It may look like a balloon, but this is no party animal

Sat, Sep 15, 2012, 01:00

   

ANOTHER LIFE: RACHEL CARSON, the United States’ early begetter of the environmental movement, knew about much more than the ominous silencing of spring by the toxins of DDT.

Her own science was marine biology, and her great early trilogy of books on the ocean has been my frequent inspiration, offering a flow of learning lit up by a loving absorption in “the mystery and meaning of the sea”, nurtured by her research across the Atlantic from Co Mayo.

In The Edge of the Sea (1955) she described finding a stranded Portuguese man-of-war on a South Carolina beach and, having kept it respectfully overnight in a bucket of saltwater, waded into a chilly March sea to hurl it (and its deadly stinging tentacles) as far as she could into the waves.

What struck her was the man-of-war’s behaviour as it fought to leave the shallows, trying to use a difficult wind by adjusting the shape and position of the colony’s gas-filled sail, set diagonally across its base.
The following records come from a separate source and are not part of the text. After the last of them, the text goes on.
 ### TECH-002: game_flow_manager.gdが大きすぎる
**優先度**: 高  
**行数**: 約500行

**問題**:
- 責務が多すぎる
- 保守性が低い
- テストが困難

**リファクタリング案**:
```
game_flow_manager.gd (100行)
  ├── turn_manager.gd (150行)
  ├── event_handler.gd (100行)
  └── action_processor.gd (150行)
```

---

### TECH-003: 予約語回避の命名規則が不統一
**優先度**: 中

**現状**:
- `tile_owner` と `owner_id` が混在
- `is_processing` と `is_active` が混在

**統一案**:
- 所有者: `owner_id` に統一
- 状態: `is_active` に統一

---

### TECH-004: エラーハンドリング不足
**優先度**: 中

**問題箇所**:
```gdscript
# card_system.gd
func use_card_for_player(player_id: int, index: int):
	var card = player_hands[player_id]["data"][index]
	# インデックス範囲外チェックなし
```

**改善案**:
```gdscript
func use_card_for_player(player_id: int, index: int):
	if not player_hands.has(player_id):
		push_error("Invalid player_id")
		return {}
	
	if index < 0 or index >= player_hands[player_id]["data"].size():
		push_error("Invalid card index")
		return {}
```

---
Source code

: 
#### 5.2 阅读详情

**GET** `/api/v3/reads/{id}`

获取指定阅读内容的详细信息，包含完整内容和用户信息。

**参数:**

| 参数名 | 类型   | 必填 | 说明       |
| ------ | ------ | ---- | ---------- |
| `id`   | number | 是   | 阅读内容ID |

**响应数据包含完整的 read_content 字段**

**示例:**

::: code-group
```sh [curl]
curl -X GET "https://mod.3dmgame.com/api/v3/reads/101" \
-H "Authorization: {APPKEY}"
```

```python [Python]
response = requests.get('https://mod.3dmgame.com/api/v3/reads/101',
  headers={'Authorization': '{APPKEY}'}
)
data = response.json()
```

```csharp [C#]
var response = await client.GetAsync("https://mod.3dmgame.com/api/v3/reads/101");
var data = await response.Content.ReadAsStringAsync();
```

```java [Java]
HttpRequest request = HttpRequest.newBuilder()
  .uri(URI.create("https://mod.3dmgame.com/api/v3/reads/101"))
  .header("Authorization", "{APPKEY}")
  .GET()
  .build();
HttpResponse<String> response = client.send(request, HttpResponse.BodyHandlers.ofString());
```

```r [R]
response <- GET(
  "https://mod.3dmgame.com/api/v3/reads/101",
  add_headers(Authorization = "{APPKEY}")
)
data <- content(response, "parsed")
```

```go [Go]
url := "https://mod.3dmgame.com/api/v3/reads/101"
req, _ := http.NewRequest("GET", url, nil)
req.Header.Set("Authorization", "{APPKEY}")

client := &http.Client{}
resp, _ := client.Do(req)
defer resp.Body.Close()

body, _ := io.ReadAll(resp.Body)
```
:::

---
There was, she said, “a strong illusion of sentience. This was no helpless bit of flotsam, but a living creature exerting every means at its disposal to control its fate”.

When, these days, this common creature of the Gulf Stream arrives near Irish shores, we may think of global warming and the steady northward shift of warm-water species – perhaps even of dire predictions about jellyfish taking over an ocean emptied of fish for human food. But occasional “invasions” of Physalia physalis around these islands have been recorded for a century or more. The last was in 2009, when more than 30 sightings along the east coast presaged much larger numbers out in the Irish Sea. The same may be true off the south coast this year. Swarms of anything up to 1,000 float in warmer tropical waters, and can be carried to these shores by a seasonal abundance of southwest winds in the great, warm river of the Gulf Stream.

The Portuguese man-of-war (originally named, apparently, for the resemblance of its float to the helmets of Portuguese soldiers) is technically not a single jellyfish but a siphonophore, an elongated, joined-up colony of individual organisms or zooids, each with a different function but working together as a team. Communication between them is maintained through a network of nerve fibres. None could lead an independent life.

The most visible zooid is the sail, or float, and its base. The oddly martial-looking sail is an iridescent party balloon, pink or blue or both, according to the light, and filled from a gland that pumps out nitrogen and carbon monoxide, with a moiety of argon, to stretch the balloon to perhaps 30cm.

While some siphonophores can deflate their float completely, sinking beneath the surface if the weather turns rough, the Physalia colony is limited to pumping it up or down to affect the speed of drift. How far it can “consciously” manipulate its voyage, as inferred by Rachel Carson, is part of marine biology’s continuing research into the animal’s mysteries.